EXTRACTED DATA: Begin

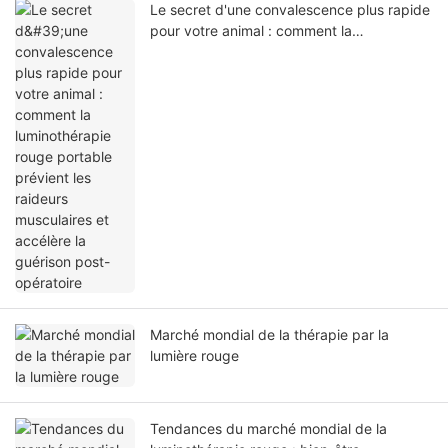
Le secret d'une convalescence plus rapide
pour votre animal : comment la
luminothérapie rouge portable prévient les
raideurs musculaires et accélère la
guérison post-opératoire
Marché mondial de la thérapie par la
lumière rouge
Tendances du marché mondial de la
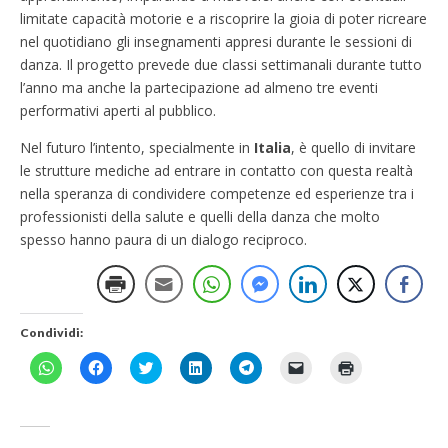
limitate capacità motorie e a riscoprire la gioia di poter ricreare
nel quotidiano gli insegnamenti appresi durante le sessioni di
danza. Il progetto prevede due classi settimanali durante tutto
l’anno ma anche la partecipazione ad almeno tre eventi
performativi aperti al pubblico.
Nel futuro l’intento, specialmente in
Italia
, è quello di invitare
le strutture mediche ad entrare in contatto con questa realtà
nella speranza di condividere competenze ed esperienze tra i
professionisti della salute e quelli della danza che molto
spesso hanno paura di un dialogo reciproco.
Condividi:
F
F
F
F
F
F
F
a
a
a
a
a
a
a
i
i
i
i
i
i
i
c
c
c
c
c
c
c
l
l
l
l
l
l
l
i
i
i
i
i
i
i
c
c
c
c
c
c
c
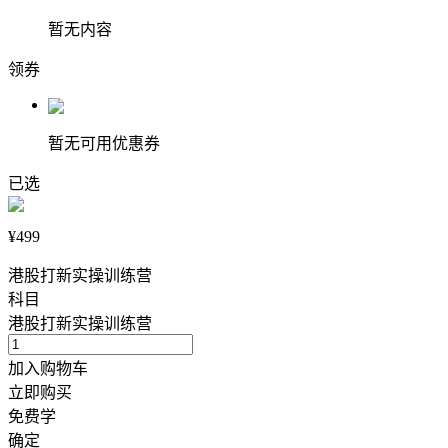
暂无内容
领券
暂无可用优惠券
已选
¥499
港股打新实操训练营
科目
港股打新实操训练营
加入购物车
立即购买
免费学
确定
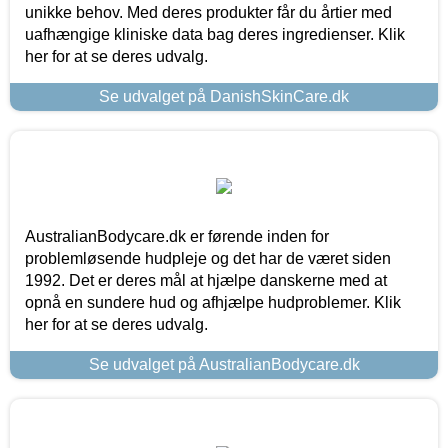
unikke behov. Med deres produkter får du årtier med
uafhængige kliniske data bag deres ingredienser. Klik
her for at se deres udvalg.
Se udvalget på DanishSkinCare.dk
AustralianBodycare.dk er førende inden for
problemløsende hudpleje og det har de været siden
1992. Det er deres mål at hjælpe danskerne med at
opnå en sundere hud og afhjælpe hudproblemer. Klik
her for at se deres udvalg.
Se udvalget på AustralianBodycare.dk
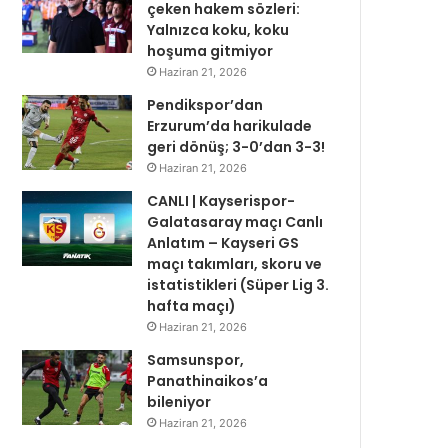
çeken hakem sözleri:
Yalnızca koku, koku
hoşuma gitmiyor
Haziran 21, 2026
Pendikspor’dan
Erzurum’da harikulade
geri dönüş; 3-0’dan 3-3!
Haziran 21, 2026
CANLI | Kayserispor-
Galatasaray maçı Canlı
Anlatım – Kayseri GS
maçı takımları, skoru ve
istatistikleri (Süper Lig 3.
hafta maçı)
Haziran 21, 2026
Samsunspor,
Panathinaikos’a
bileniyor
Haziran 21, 2026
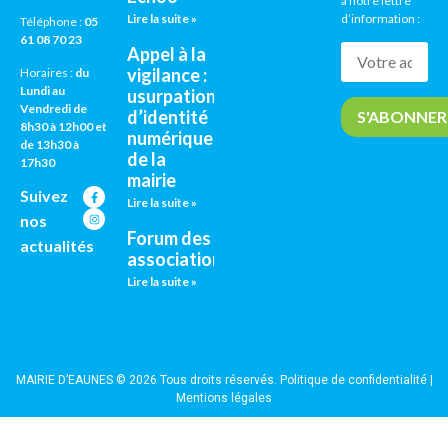
à notre lettre
Lire la suite »
d’information :
Téléphone :
05
61 08 70 23
Appel à la
vigilance :
Horaires :
du
Lundi au
usurpation
Vendredi de
d’identité
8h30 à 12h00 et
numérique
de 13h30 à
de la
17h30
mairie
Suivez
Lire la suite »
nos
Forum des
actualités
associations
Lire la suite »
MAIRIE D’EAUNES © 2026 Tous droits réservés.
Politique de confidentialité
|
Mentions légales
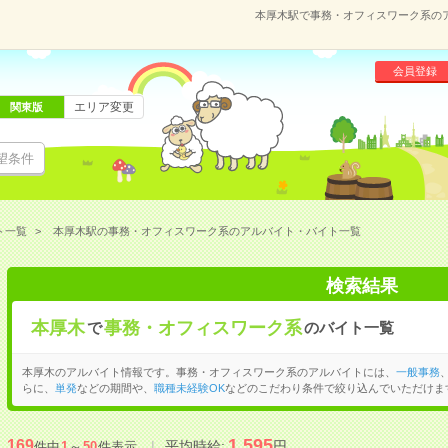
本厚木駅で事務・オフィスワーク系の
会員登録
エリア変更
関東版
望条件
ト一覧
本厚木駅の事務・オフィスワーク系のアルバイト・バイト一覧
検索結果
本厚木
事務・オフィスワーク系
で
のバイト一覧
本厚木のアルバイト情報です。事務・オフィスワーク系のアルバイトには、
一般事務
らに、
単発
などの期間や、
職種未経験OK
などのこだわり条件で絞り込んでいただけま
1,595
169
平均時給:
円
件中
1
～
50
件表示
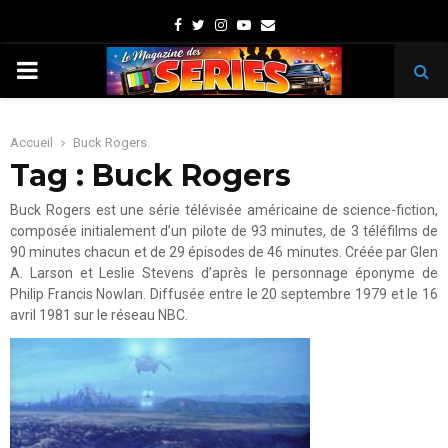
Facebook
Twitter
Instagram
Youtube
Email
PRIMARY
MENU
Accueil
Buck Rogers
Tag : Buck Rogers
Buck Rogers est une série télévisée américaine de science-fiction,
composée initialement d’un pilote de 93 minutes, de 3 téléfilms de
90 minutes chacun et de 29 épisodes de 46 minutes. Créée par Glen
A. Larson et Leslie Stevens d’après le personnage éponyme de
Philip Francis Nowlan. Diffusée entre le 20 septembre 1979 et le 16
avril 1981 sur le réseau NBC.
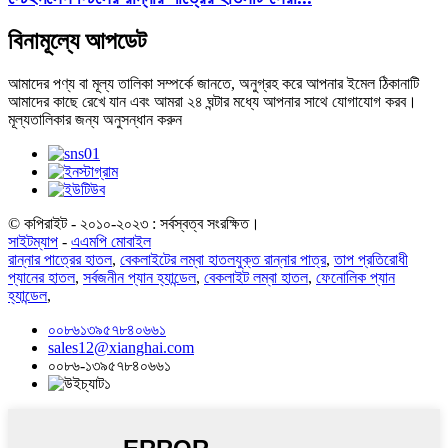
বিনামূল্যে আপডেট
আমাদের পণ্য বা মূল্য তালিকা সম্পর্কে জানতে, অনুগ্রহ করে আপনার ইমেল ঠিকানাটি
আমাদের কাছে রেখে যান এবং আমরা ২৪ ঘন্টার মধ্যে আপনার সাথে যোগাযোগ করব।
মূল্যতালিকার জন্য অনুসন্ধান করুন
© কপিরাইট - ২০১০-২০২৩ : সর্বস্বত্ব সংরক্ষিত।
সাইটম্যাপ
-
এএমপি মোবাইল
রান্নার পাত্রের হাতল
,
বেকলাইটের লম্বা হাতলযুক্ত রান্নার পাত্র
,
তাপ প্রতিরোধী
প্যানের হাতল
,
সর্বজনীন প্যান হ্যান্ডেল
,
বেকলাইট লম্বা হাতল
,
ফেনোলিক প্যান
হ্যান্ডেল
,
০০৮৬১৩৯৫৭৮৪০৬৬১
sales12@xianghai.com
০০৮৬-১৩৯৫৭৮৪০৬৬১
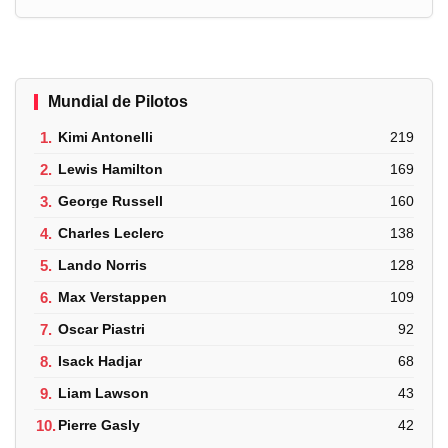
Mundial de Pilotos
1.
Kimi Antonelli
219
2.
Lewis Hamilton
169
3.
George Russell
160
4.
Charles Leclerc
138
5.
Lando Norris
128
6.
Max Verstappen
109
7.
Oscar Piastri
92
8.
Isack Hadjar
68
9.
Liam Lawson
43
10.
Pierre Gasly
42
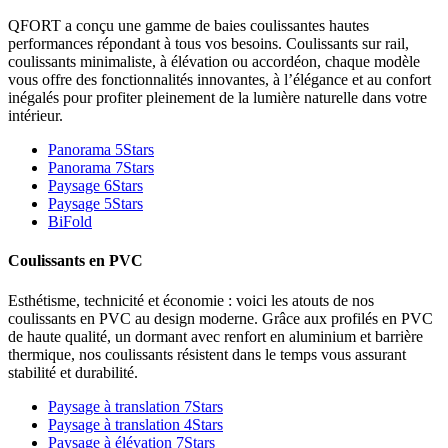
QFORT a conçu une gamme de baies coulissantes hautes
performances répondant à tous vos besoins. Coulissants sur rail,
coulissants minimaliste, à élévation ou accordéon, chaque modèle
vous offre des fonctionnalités innovantes, à l’élégance et au confort
inégalés pour profiter pleinement de la lumière naturelle dans votre
intérieur.
Panorama 5Stars
Panorama 7Stars
Paysage 6Stars
Paysage 5Stars
BiFold
Coulissants en PVC
Esthétisme, technicité et économie : voici les atouts de nos
coulissants en PVC au design moderne. Grâce aux profilés en PVC
de haute qualité, un dormant avec renfort en aluminium et barrière
thermique, nos coulissants résistent dans le temps vous assurant
stabilité et durabilité.
Paysage à translation 7Stars
Paysage à translation 4Stars
Paysage à élévation 7Stars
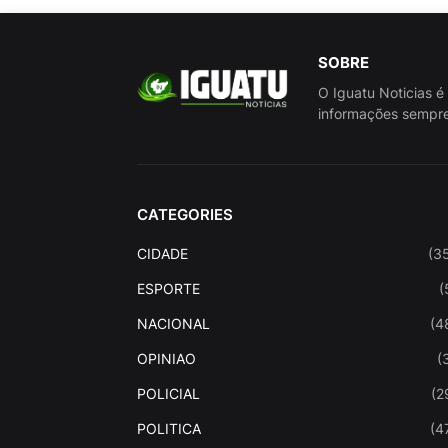
SOBRE
O Iguatu Noticias é
informações sempre
CATEGORIES
CIDADE
(3
ESPORTE
(
NACIONAL
(4
OPINIAO
(
POLICIAL
(2
POLITICA
(4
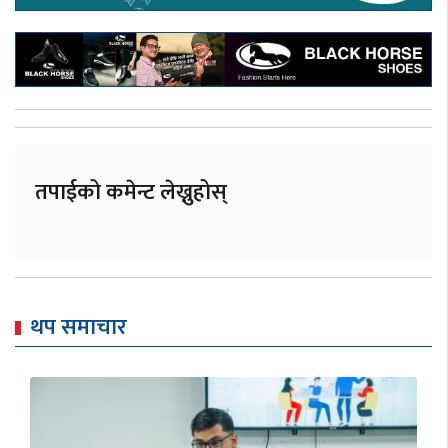
तपाईको कमेन्ट लेख्नुहोस्
थप समाचार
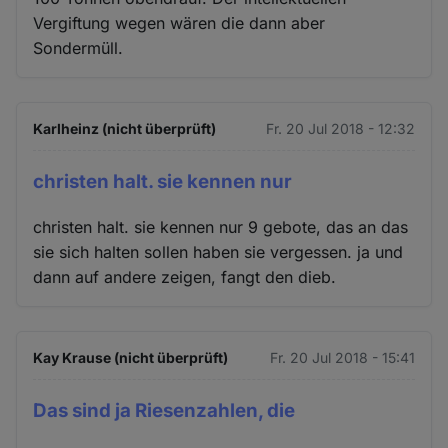
Vergiftung wegen wären die dann aber
Sondermüll.
Karlheinz (nicht überprüft)
Fr. 20 Jul 2018 - 12:32
christen halt. sie kennen nur
christen halt. sie kennen nur 9 gebote, das an das
sie sich halten sollen haben sie vergessen. ja und
dann auf andere zeigen, fangt den dieb.
Kay Krause (nicht überprüft)
Fr. 20 Jul 2018 - 15:41
Das sind ja Riesenzahlen, die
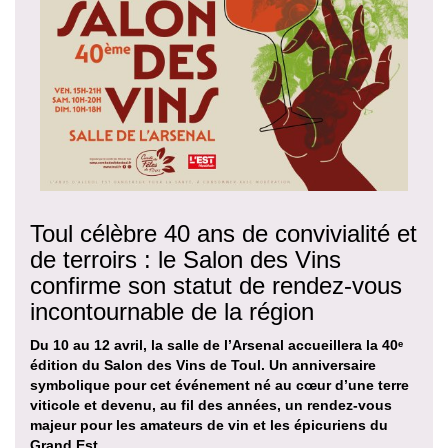
Toul célèbre 40 ans de convivialité et
de terroirs : le Salon des Vins
confirme son statut de rendez-vous
incontournable de la région
Du 10 au 12 avril, la salle de l’Arsenal accueillera la 40ᵉ
édition du Salon des Vins de Toul. Un anniversaire
symbolique pour cet événement né au cœur d’une terre
viticole et devenu, au fil des années, un rendez-vous
majeur pour les amateurs de vin et les épicuriens du
Grand Est.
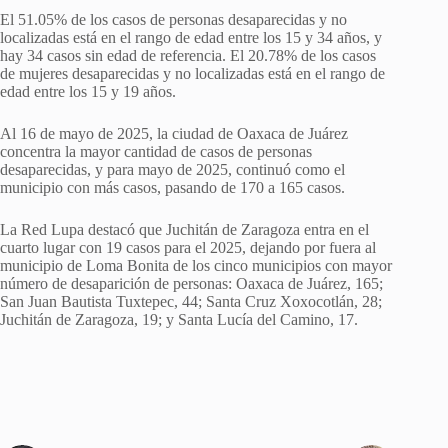
El 51.05% de los casos de personas desaparecidas y no
localizadas está en el rango de edad entre los 15 y 34 años, y
hay 34 casos sin edad de referencia. El 20.78% de los casos
de mujeres desaparecidas y no localizadas está en el rango de
edad entre los 15 y 19 años.
Al 16 de mayo de 2025, la ciudad de Oaxaca de Juárez
concentra la mayor cantidad de casos de personas
desaparecidas, y para mayo de 2025, continuó como el
municipio con más casos, pasando de 170 a 165 casos.
La Red Lupa destacó que Juchitán de Zaragoza entra en el
cuarto lugar con 19 casos para el 2025, dejando por fuera al
municipio de Loma Bonita de los cinco municipios con mayor
número de desaparición de personas: Oaxaca de Juárez, 165;
San Juan Bautista Tuxtepec, 44; Santa Cruz Xoxocotlán, 28;
Juchitán de Zaragoza, 19; y Santa Lucía del Camino, 17.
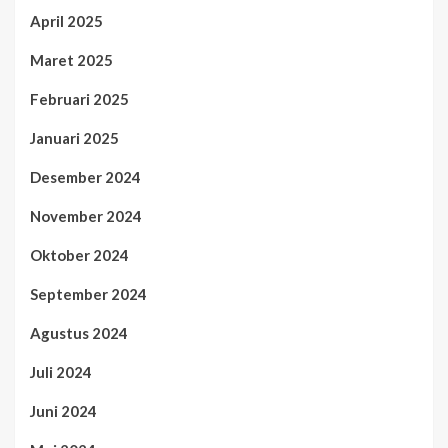
April 2025
Maret 2025
Februari 2025
Januari 2025
Desember 2024
November 2024
Oktober 2024
September 2024
Agustus 2024
Juli 2024
Juni 2024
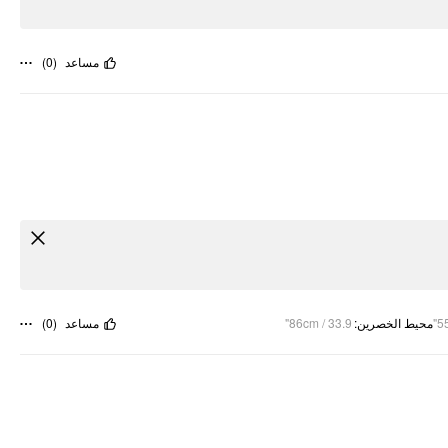
)
0
(
مساعد
)
0
(
مساعد
86cm / 33.9"
:
محيط الخصرين
55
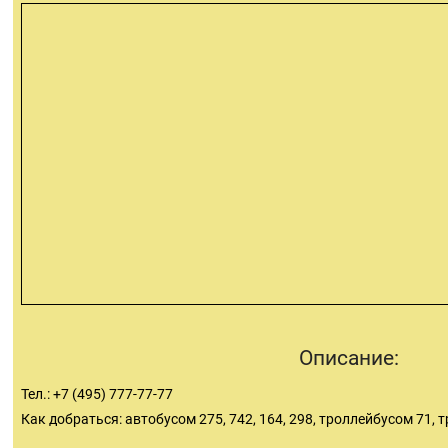
Описание:
Тел.: +7 (495) 777-77-77
Как добраться: автобусом 275, 742, 164, 298, троллейбусом 71,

EXTRACTED DATA: End

Determine the number of lines in the records that include the string "rendez", and respond with that number only.

▶ **ANSWER TO THIS PROBLEM**:
2